Technologies/ Skills Used
The CDAS/CDP project is a solution for managing clinical data that includes the Clinical Data Analytics Suite (CDAS) and the Digital Trial Management Suite (DTMS). In order to develop this solution, various technologies were used, such as ERWIN 2021R2 tool, Hive, Hadoop, Scala, Spark, AWS, Data Lake, Snowflake, Airflow, Git, GitHub, HUE, DBeaver, etc. These technologies were used for different work streams such as Clinops, Patient Engagement, DTMS-CTMS, Ops, and played a key role in designing models and tables.

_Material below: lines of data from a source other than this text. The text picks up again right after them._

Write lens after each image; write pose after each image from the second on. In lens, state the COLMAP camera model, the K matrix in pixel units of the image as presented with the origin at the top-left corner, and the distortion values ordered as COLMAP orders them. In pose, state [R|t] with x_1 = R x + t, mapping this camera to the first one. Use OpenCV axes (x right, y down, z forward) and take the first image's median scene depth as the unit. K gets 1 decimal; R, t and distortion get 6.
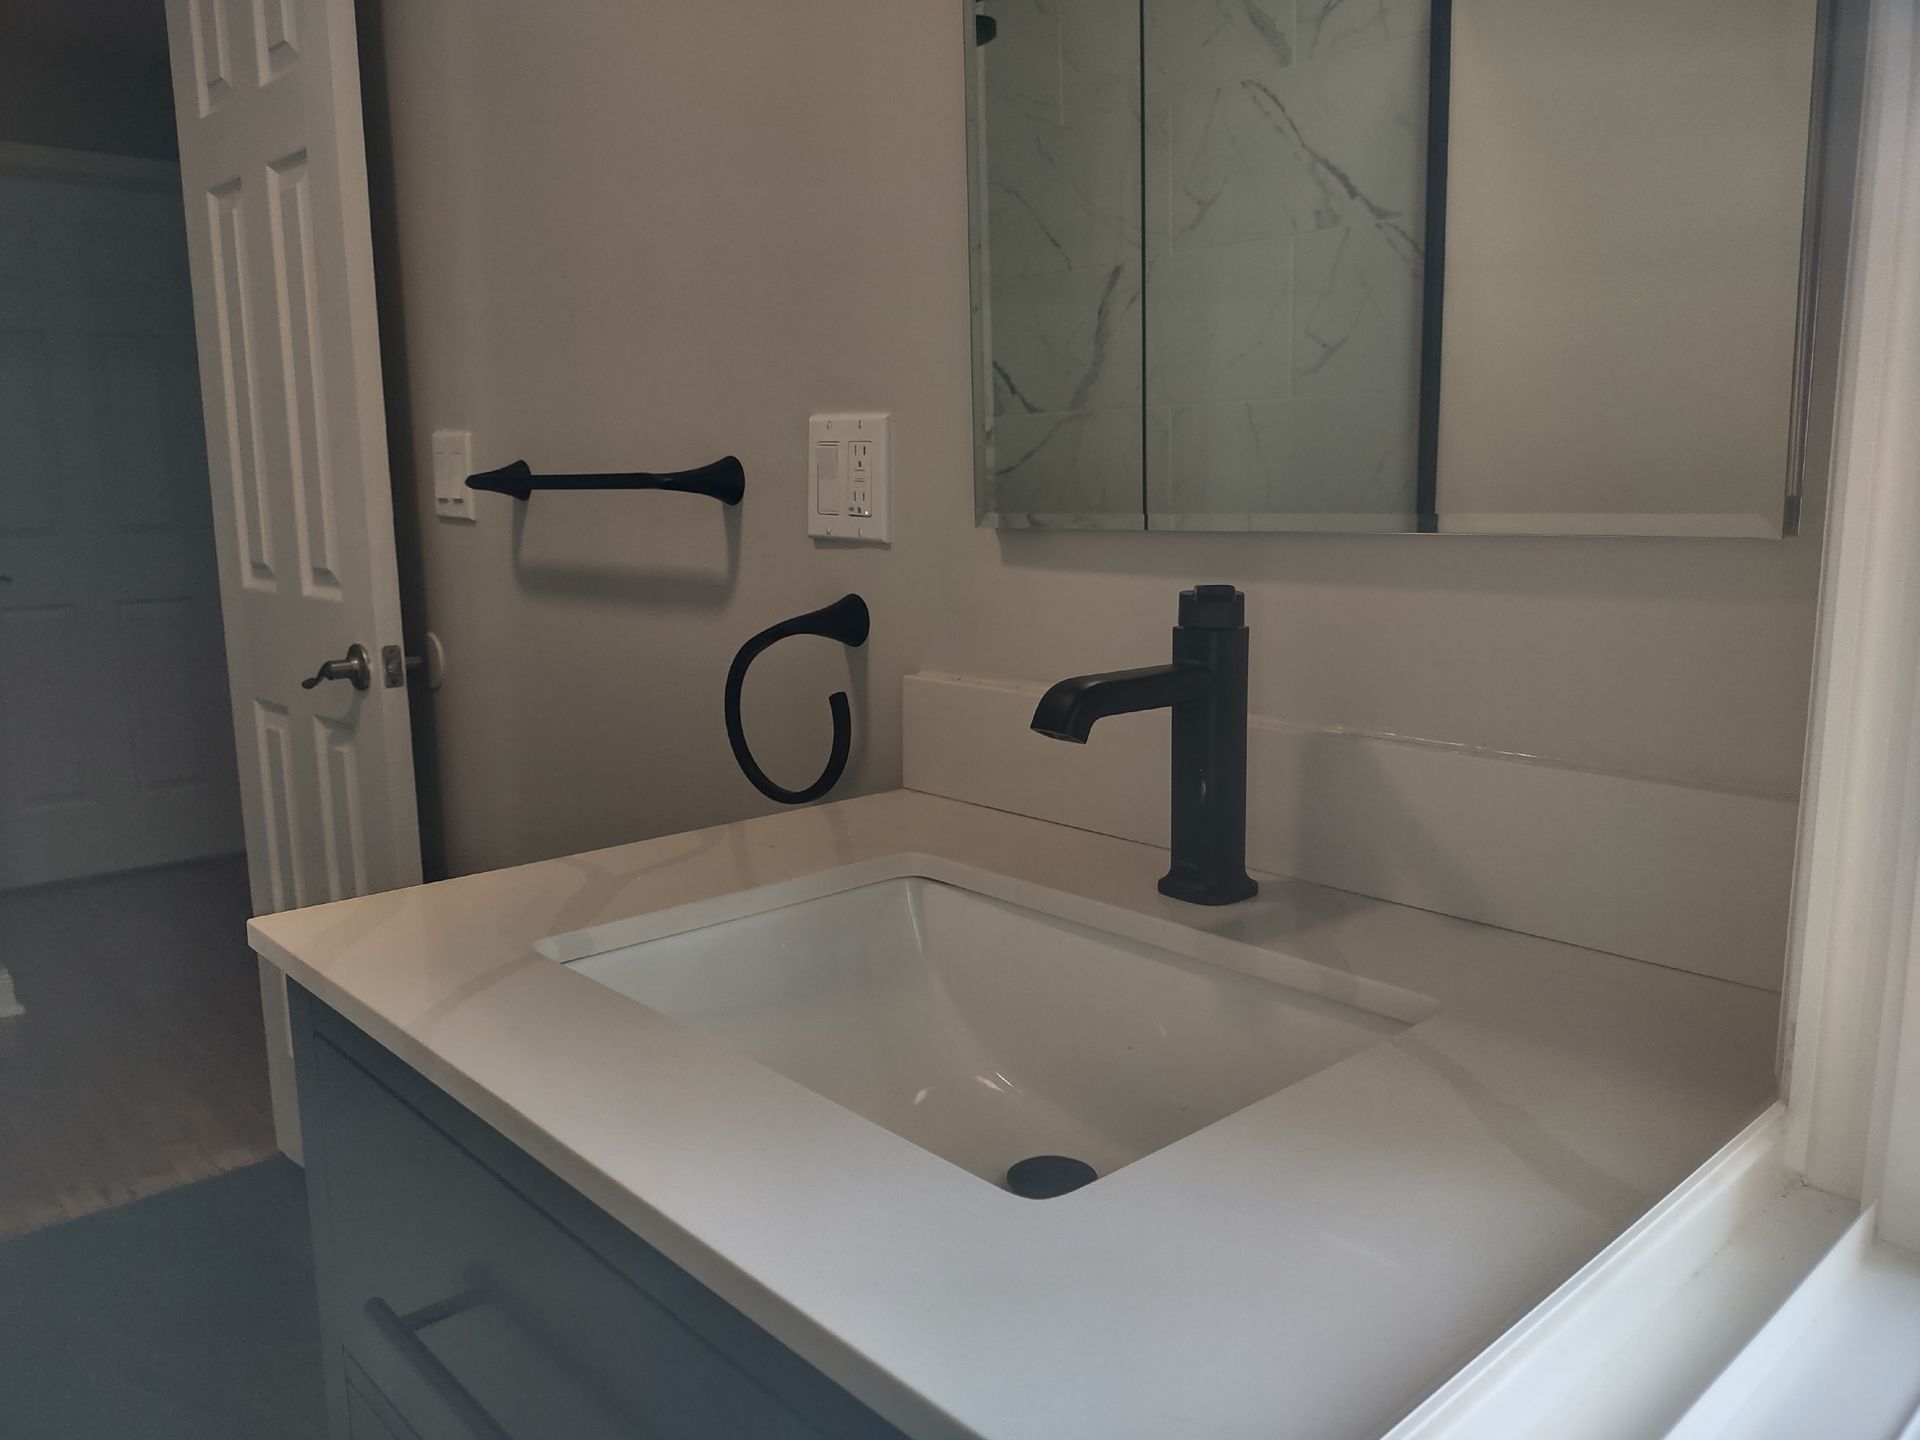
lens RADIAL K [[1460.5, 0, 951.1], [0, 1460.5, 718.0], [0, 0, 1]] dist [0.013802, -0.042621]
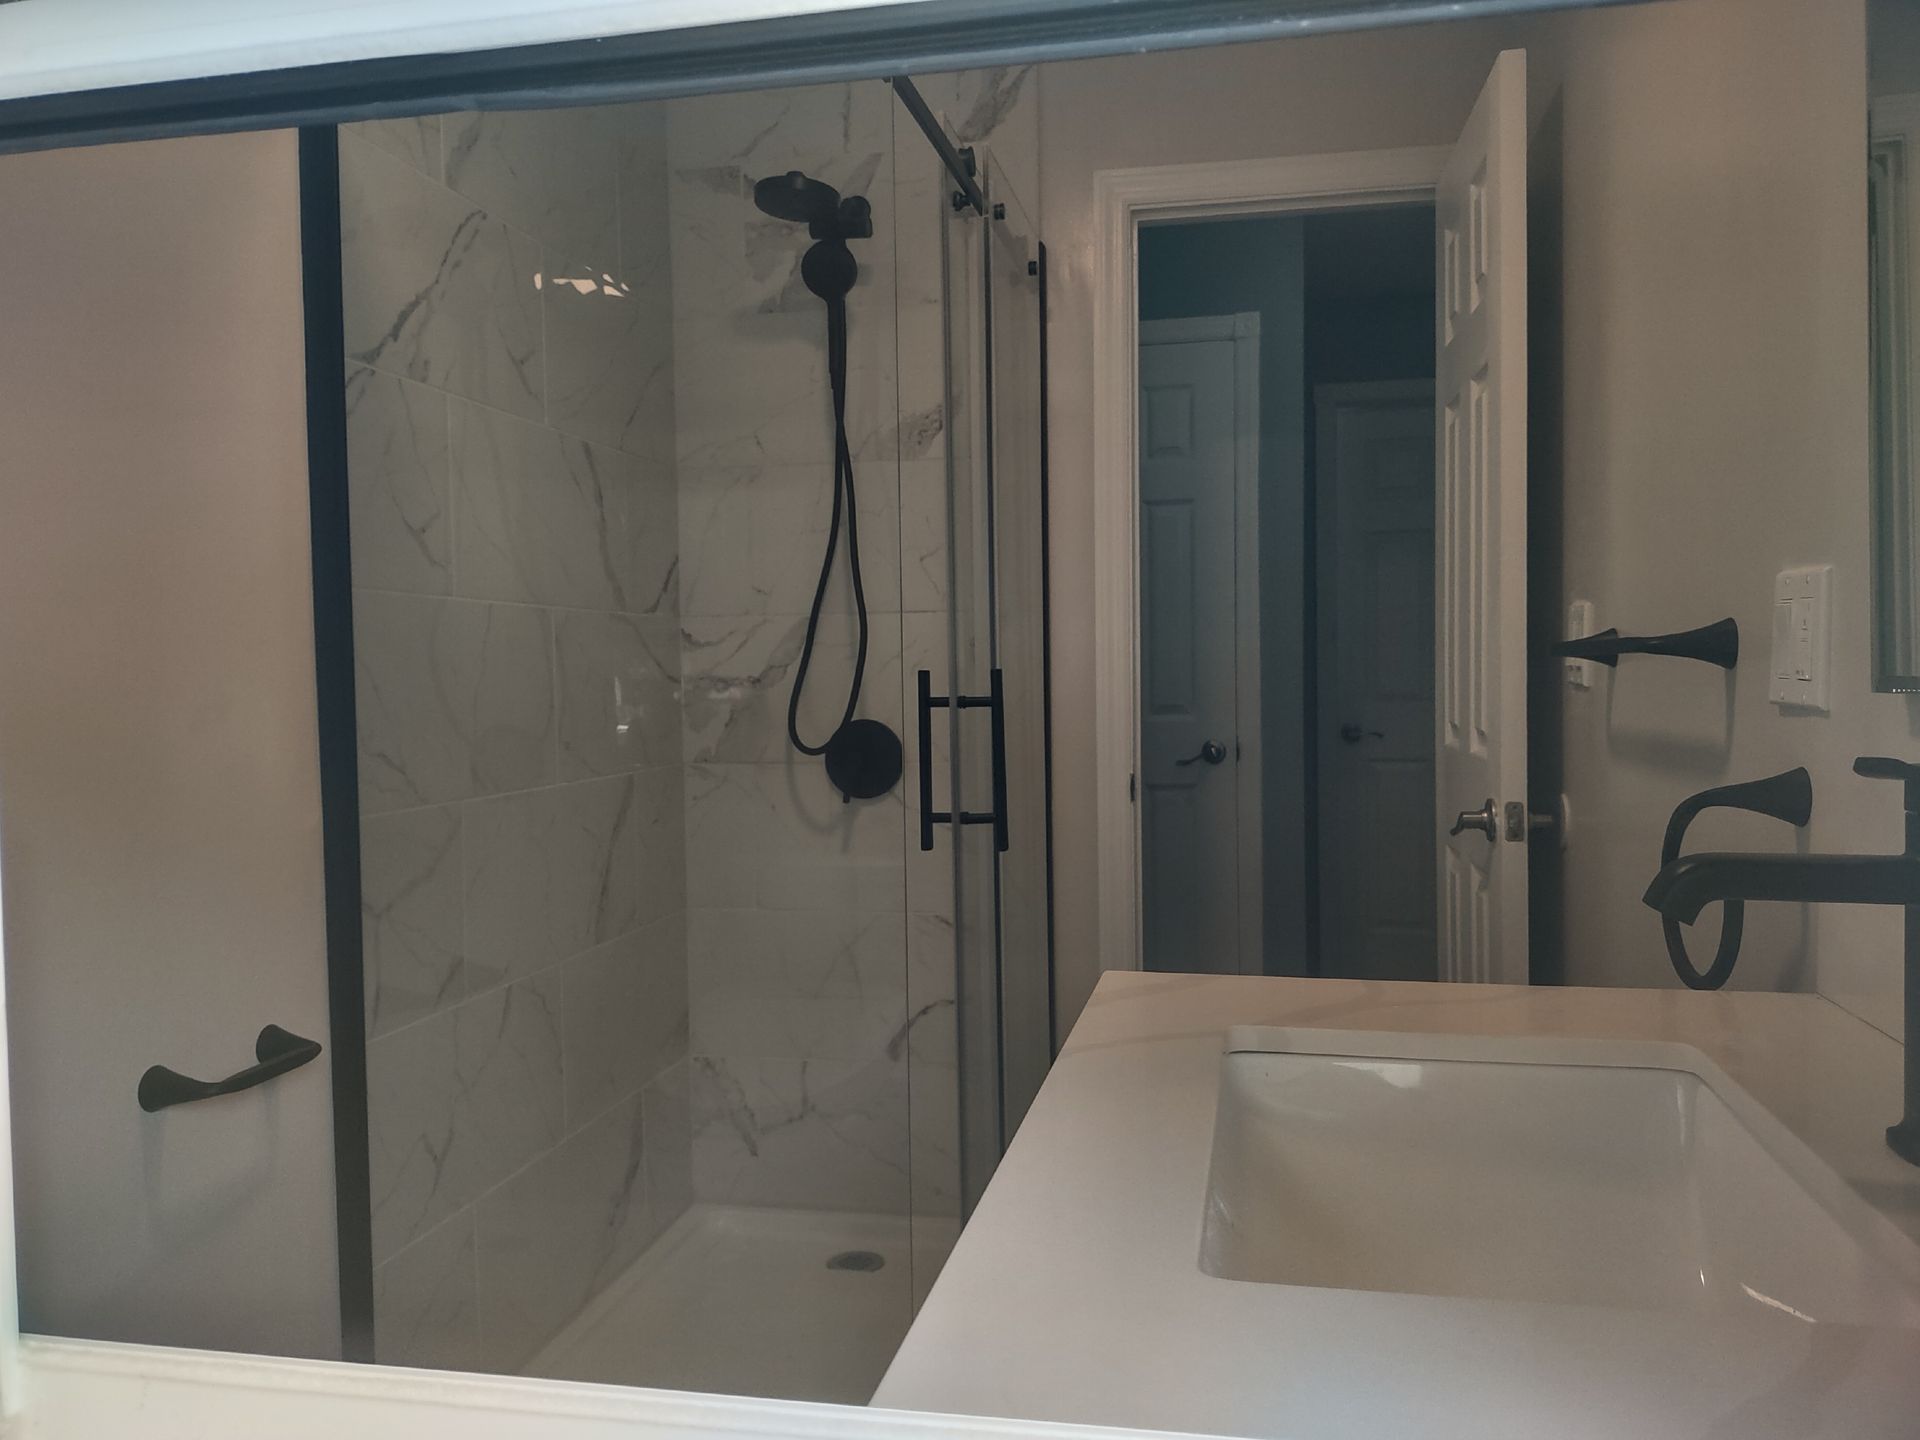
lens RADIAL K [[1424.3, 0, 953.0], [0, 1424.3, 724.6], [0, 0, 1]] dist [0.086947, -0.146028]
pose [[0.586789, 0.031615, -0.809123, 0.208516], [-0.123102, 0.991106, -0.050550, -0.001928], [0.800328, 0.129266, 0.585462, 0.044992]]
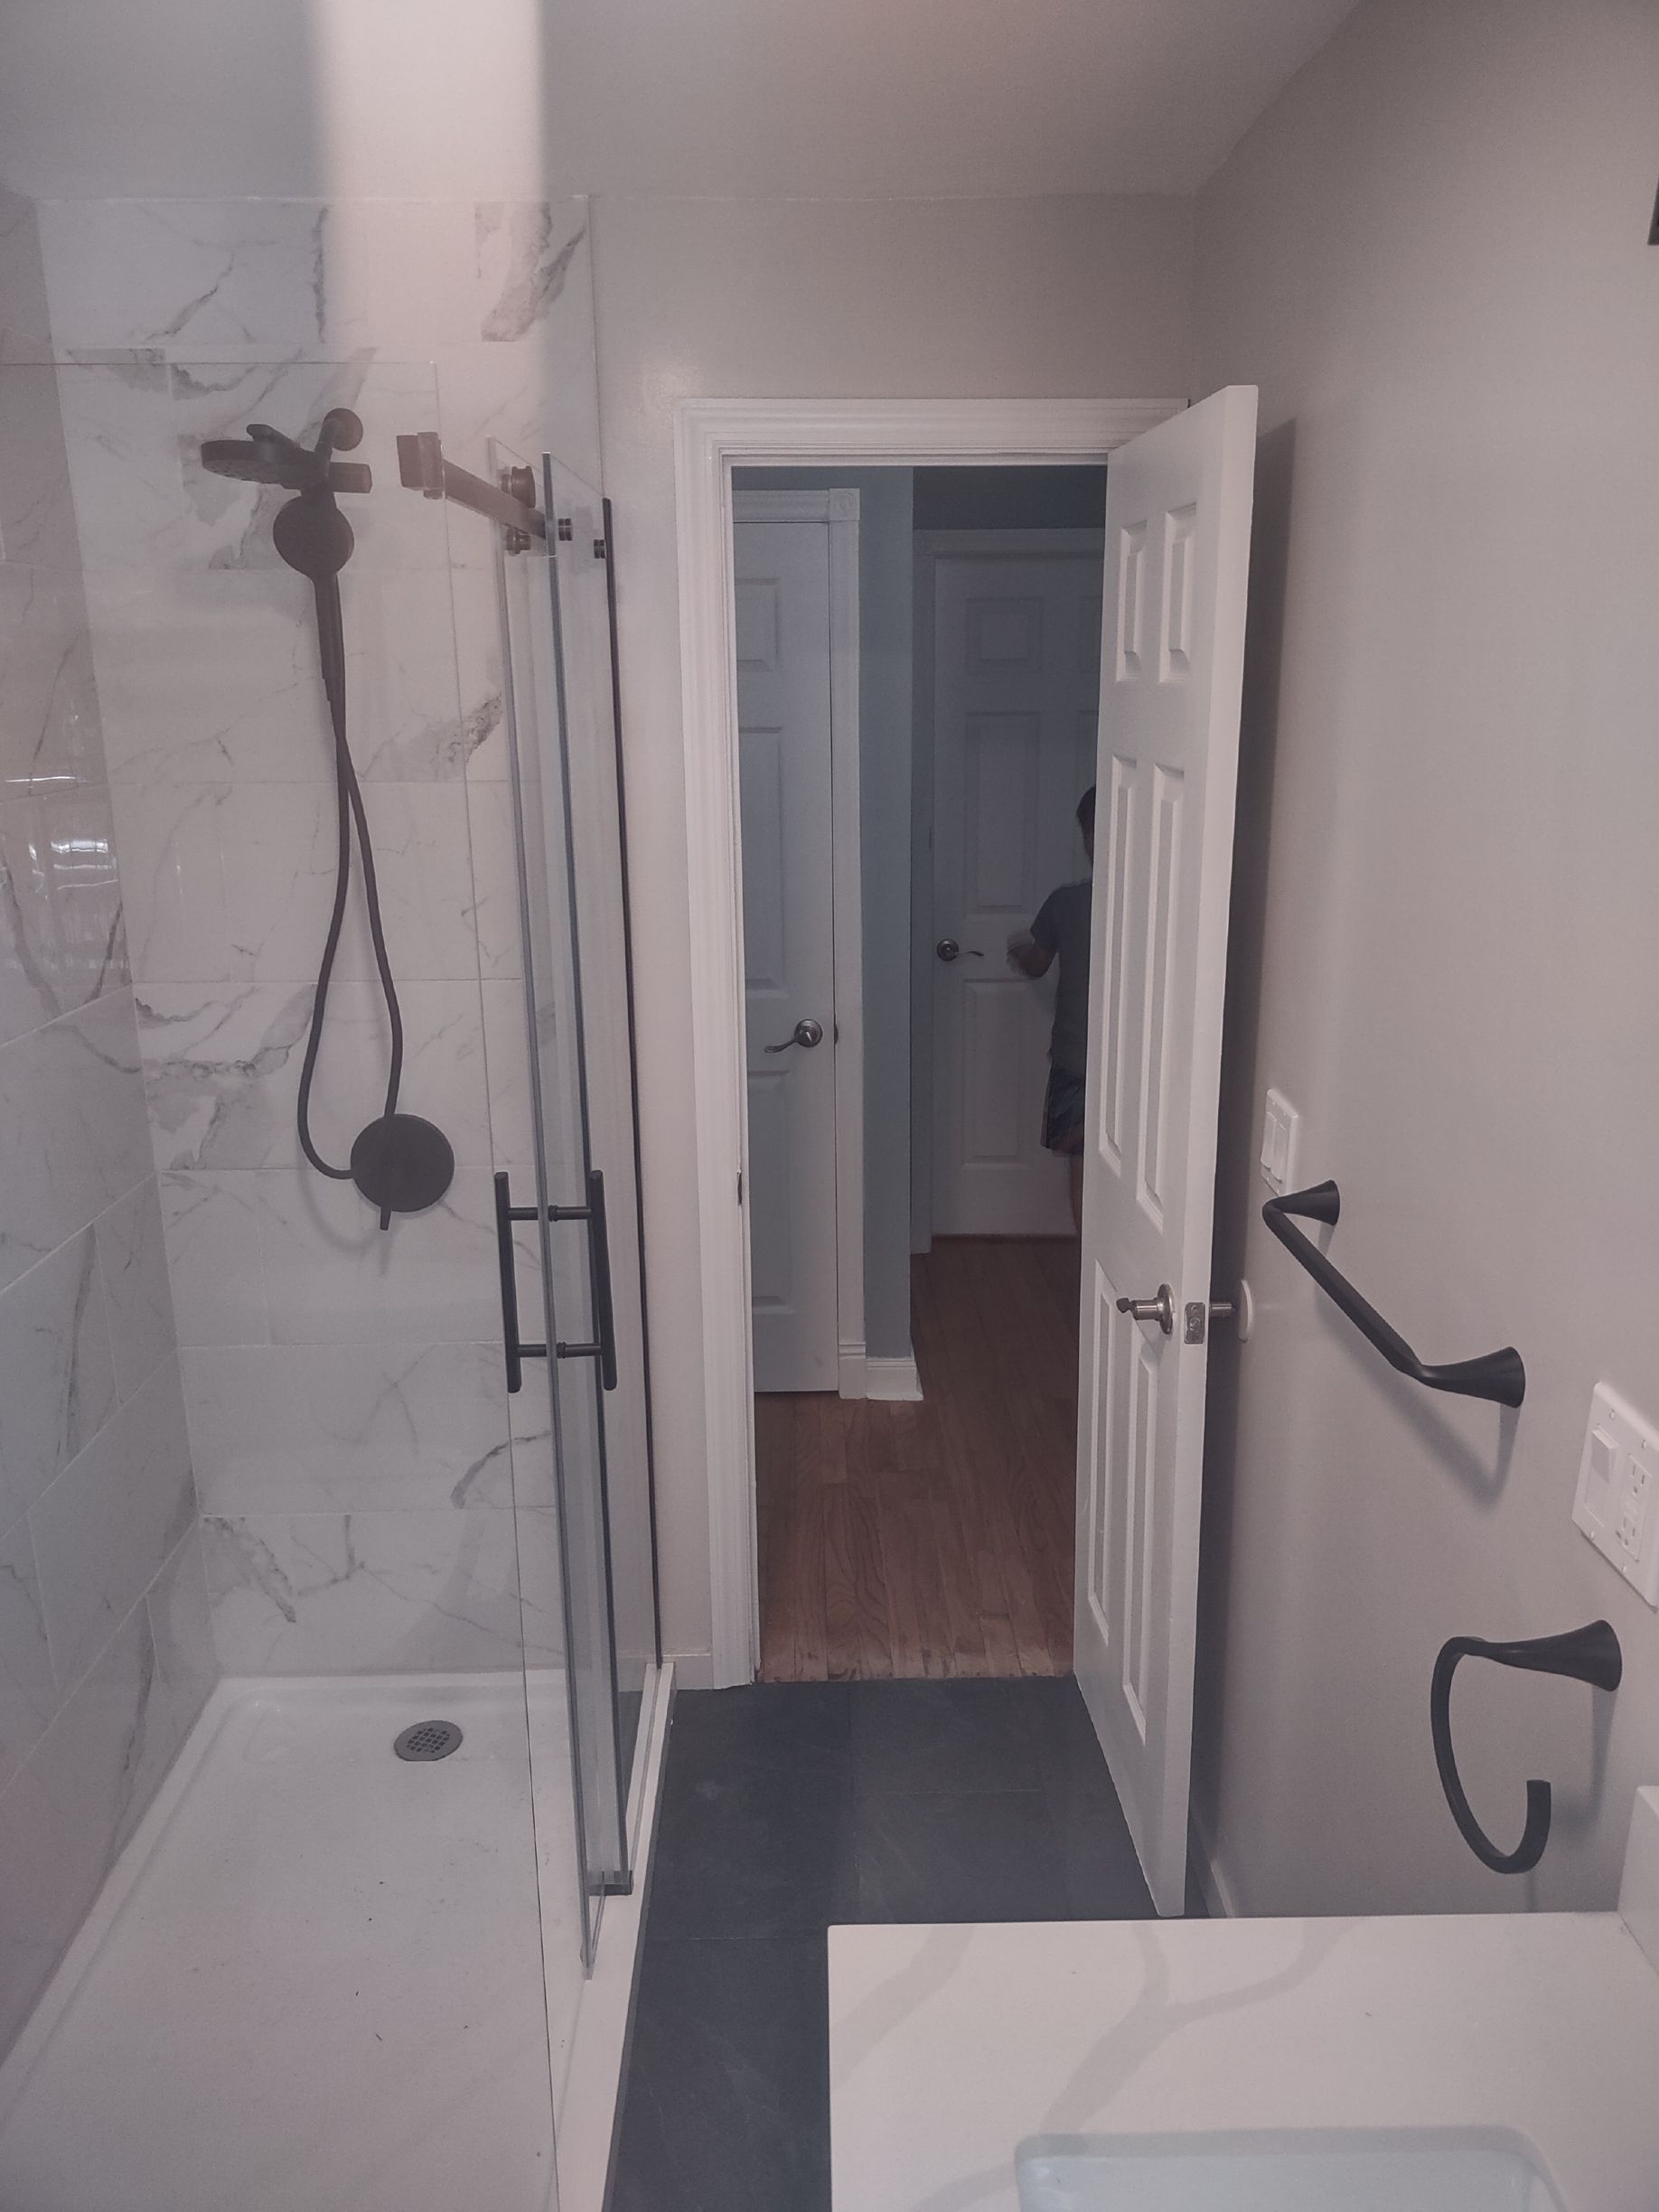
lens RADIAL K [[1640.9, 0, 811.0], [0, 1640.9, 1125.0], [0, 0, 1]] dist [0.086947, -0.146028]
pose [[0.748818, 0.173041, -0.639788, 0.082941], [-0.101861, 0.983894, 0.146889, -0.269714], [0.654902, -0.044824, 0.754384, 0.041967]]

For example, separate data models and tables were created in Hive, and Git and GitHub were used as change control tools to create merge requests for scripts. An automation tool was also developed to deploy DDLs into different environments, which saved time and effort. Additionally, CDISC models and domain tables were created for Patient Engagement in the Hive environment.
The Big Data Factory (BDF) is also a key component of the CDAS/CDP project. BDF is used for modernizing technology and infrastructure, and in this project, it was used for analyzing and mapping data to corresponding GDM tables. The data was analyzed, mapped and updated mapping document with the transformation logics for Lift & Shift and also for new authored system scenarios. Technologies like Hadoop, Hive, Scala, Spark, AWS, Data Lake, Snowflake, Airflow, Git, GitHub, HUE, DBeaver etc were used for creating data models, Mainframe copybooks, and for creating new tables in GDM.